Materiality is the magnitude of misstatements in the Standalone
Financial Statements that, individually or in aggregate, makes
it probable that the economic decisions of a reasonably
knowledgeable user of the Standalone Financial Statements
may be influenced. We consider quantitative materiality and
qualitative factors in (i) planning the scope of our audit work
and in evaluating the results of our work; and (ii) to evaluate
the effect of any identified misstatements in the Standalone
Financial Statements.

We communicate with those charged with governance
regarding, among other matters, the planned scope and
timing of the audit and significant audit findings, including any
significant deficiencies in internalcontrolthat we identify
during our audit.

We also provide those charged with governance with
a statement that we have complied with relevant ethical
requirements regarding independence, and to communicate
with them all relationships and other matters that may
reasonably be thought to bear on our independence, and
where applicable, related safeguards.

From the matters communicated with those charged with
governance, we determine those matters that were of most
significance in the audit of the Standalone Financial Statements
of the current period and are therefore the key audit matters.
We describe these matters in our auditor's report unless law
or regulation precludes public disclosure about the matter or
when, in extremely rare circumstances, we determine that a
matter should not be communicated in our report because
the adverse consequences of doing so would reasonably
be expected to outweigh the public interest benefits of such
communication.

Data shown
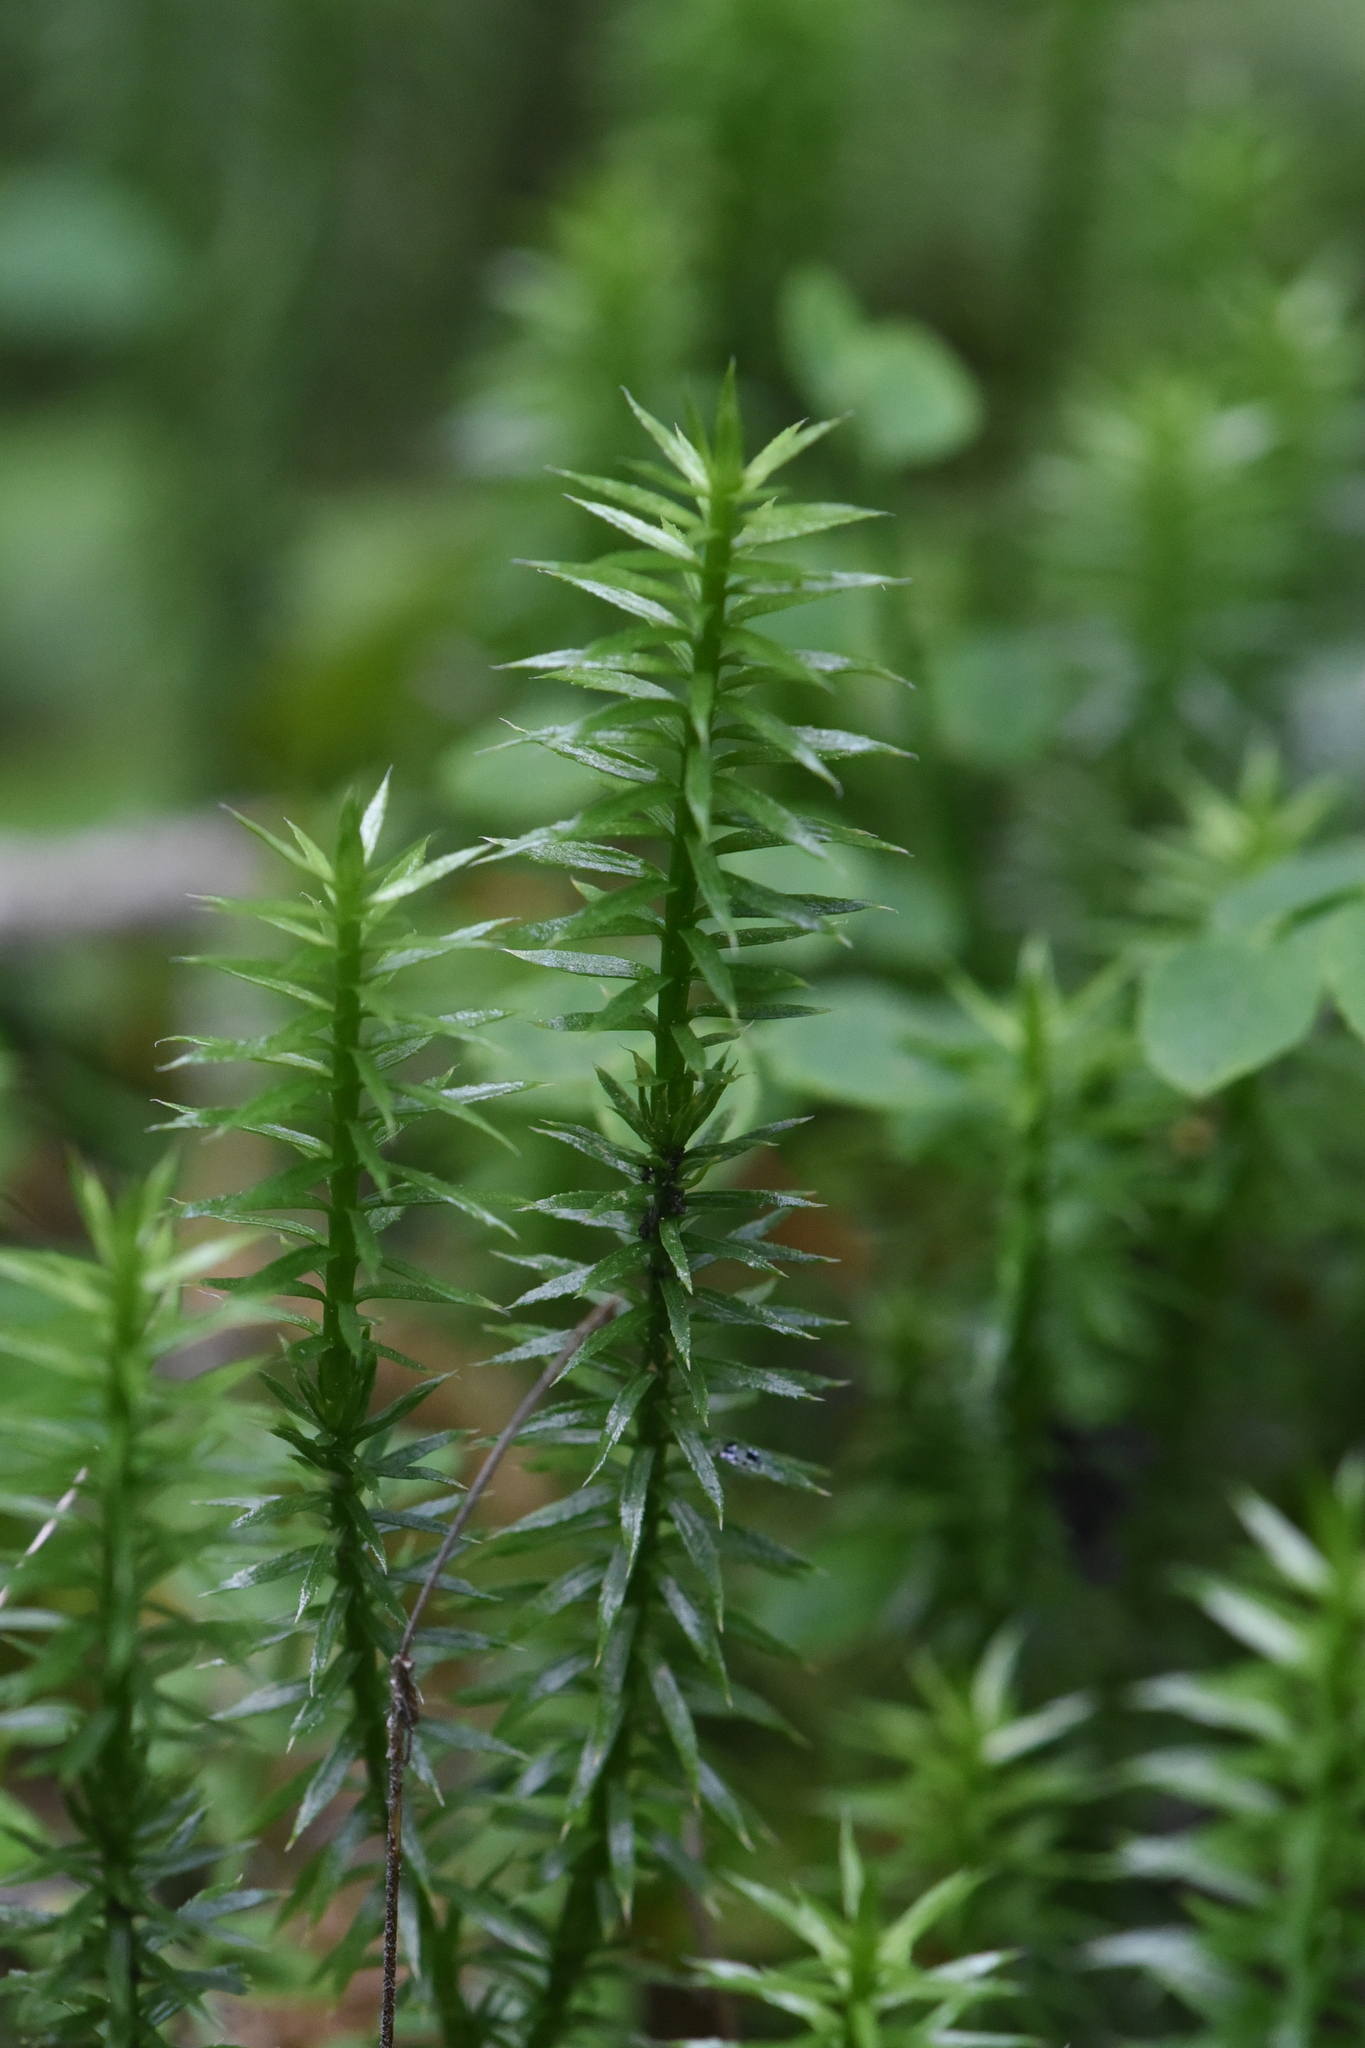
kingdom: Plantae
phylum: Tracheophyta
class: Lycopodiopsida
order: Lycopodiales
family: Lycopodiaceae
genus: Spinulum
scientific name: Spinulum annotinum
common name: Interrupted club-moss
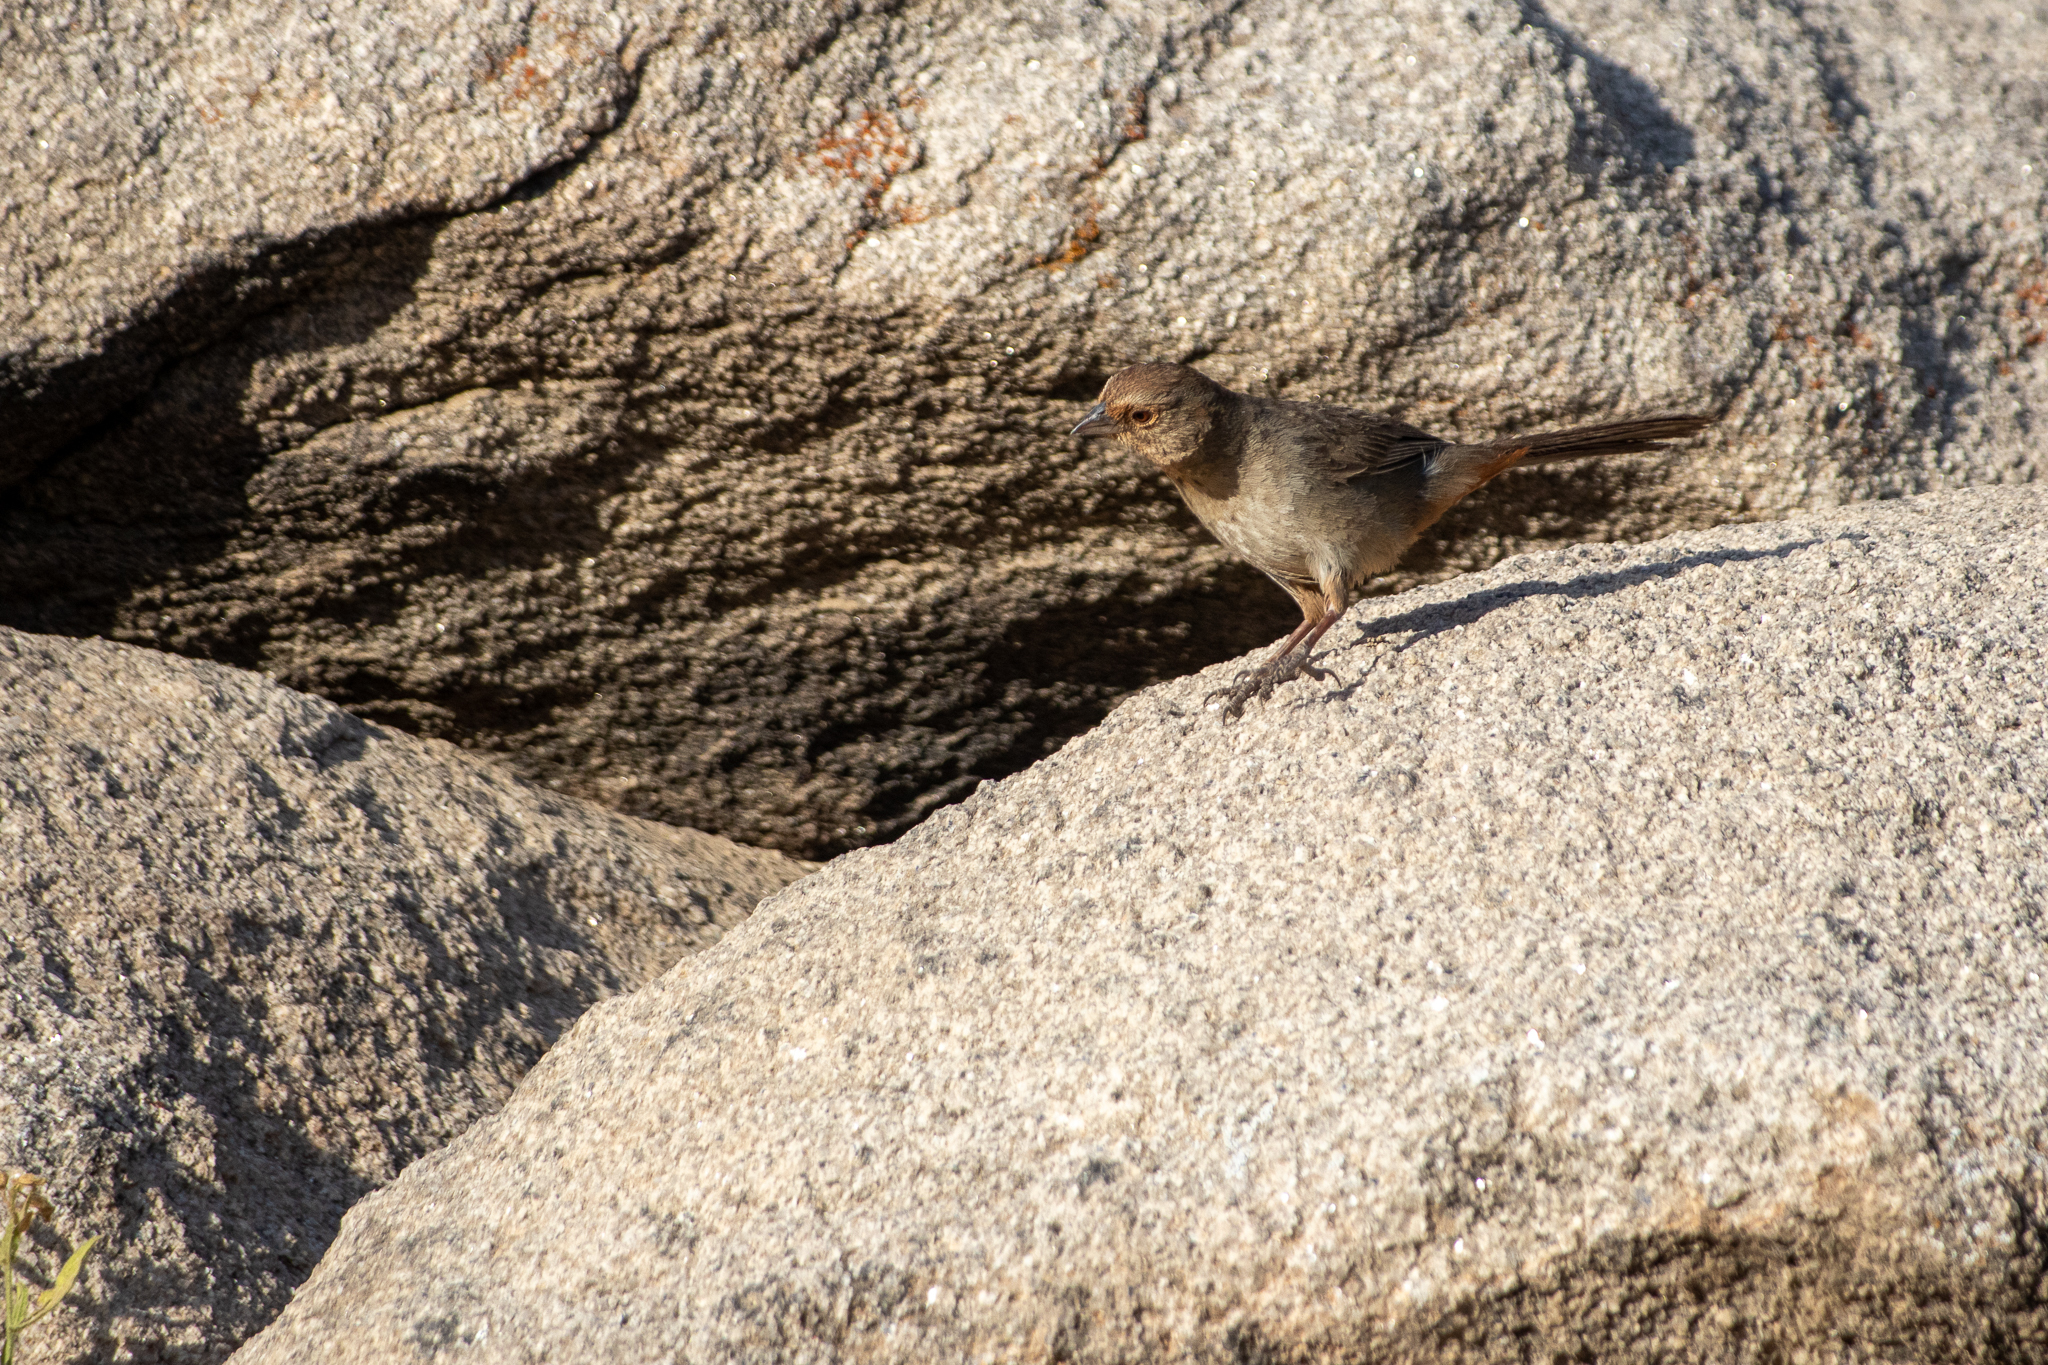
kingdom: Animalia
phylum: Chordata
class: Aves
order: Passeriformes
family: Passerellidae
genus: Melozone
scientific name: Melozone crissalis
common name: California towhee
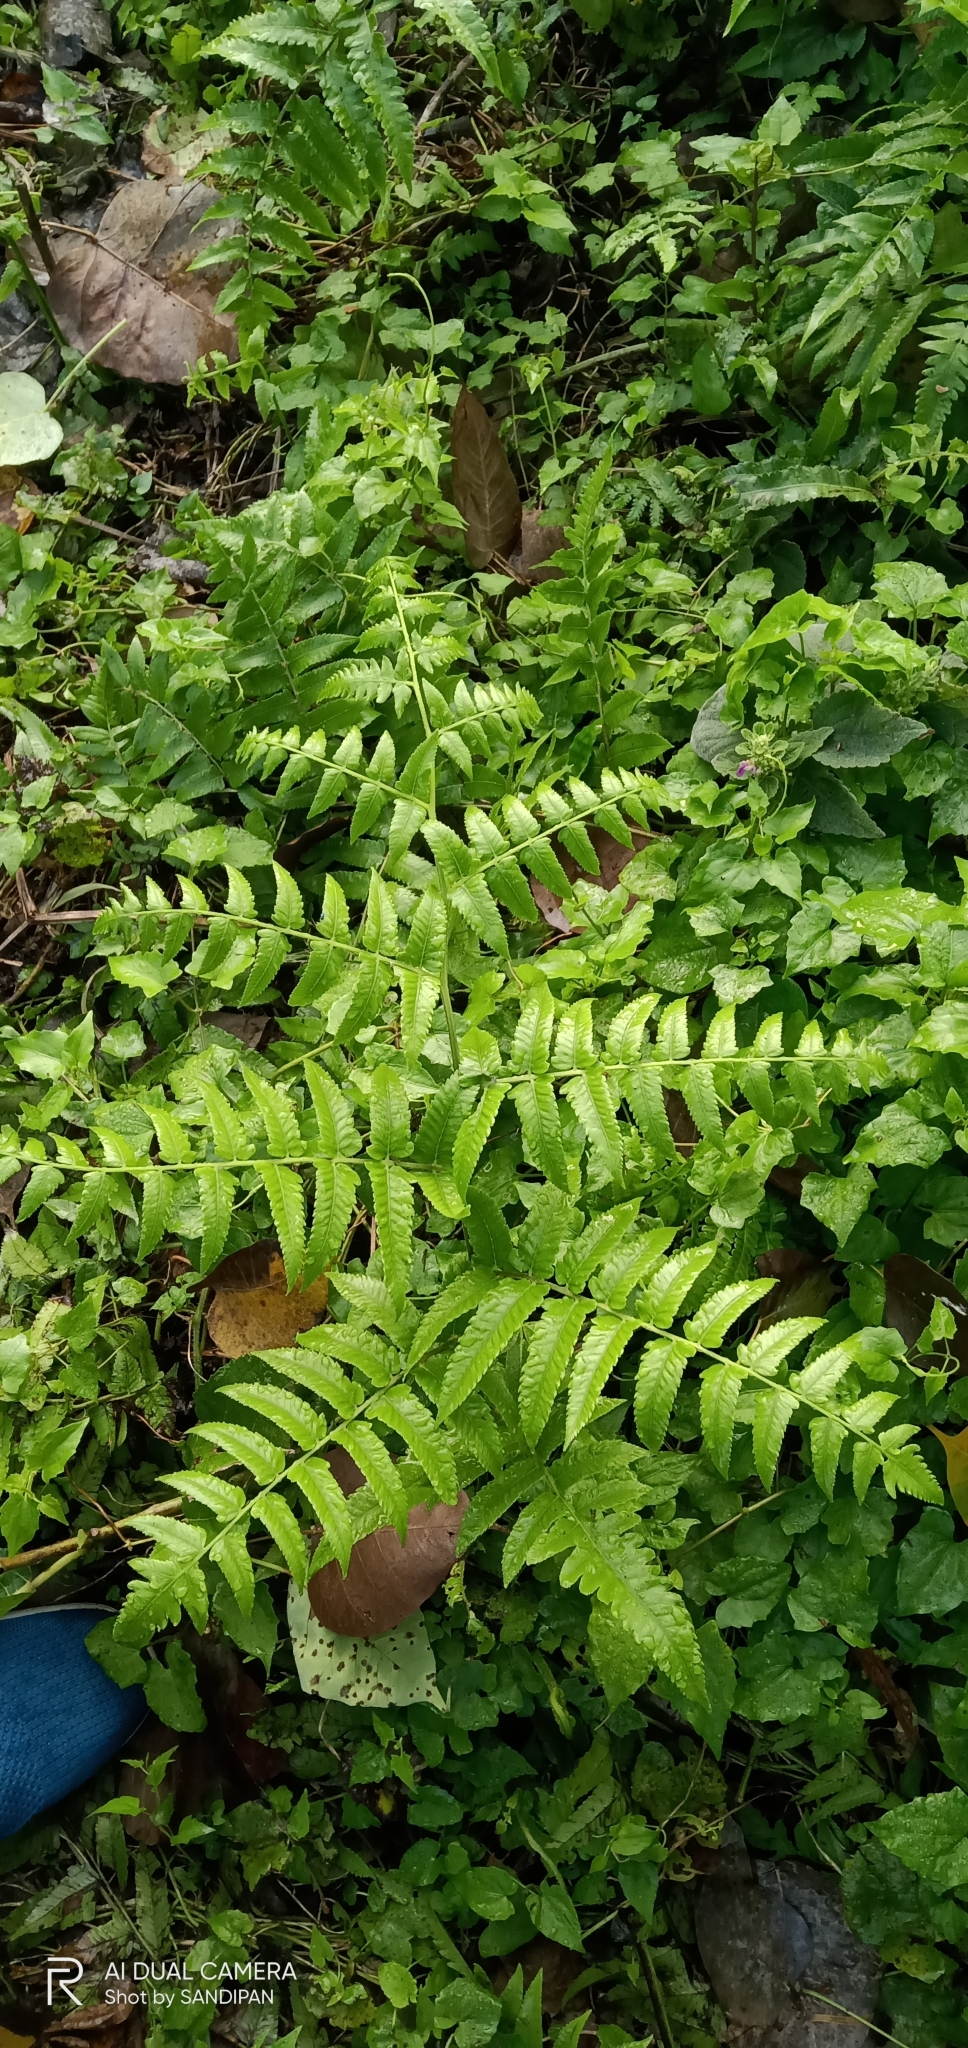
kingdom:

Task requirements
1. Repeat the auditor's report excerpt word for word, everything from "From the matters" down to "communication.".
2. In the auditor's report excerpt, what statement do the auditors give those charged with governance?
The entries come from a source unrelated to the auditor's report excerpt.

Full solutions
1.
From the matters communicated with those charged with
governance, we determine those matters that were of most
significance in the audit of the Standalone Financial Statements
of the current period and are therefore the key audit matters.
We describe these matters in our auditor's report unless law
or regulation precludes public disclosure about the matter or
when, in extremely rare circumstances, we determine that a
matter should not be communicated in our report because
the adverse consequences of doing so would reasonably
be expected to outweigh the public interest benefits of such
communication.

2. They give a statement that they have complied with relevant ethical requirements regarding independence.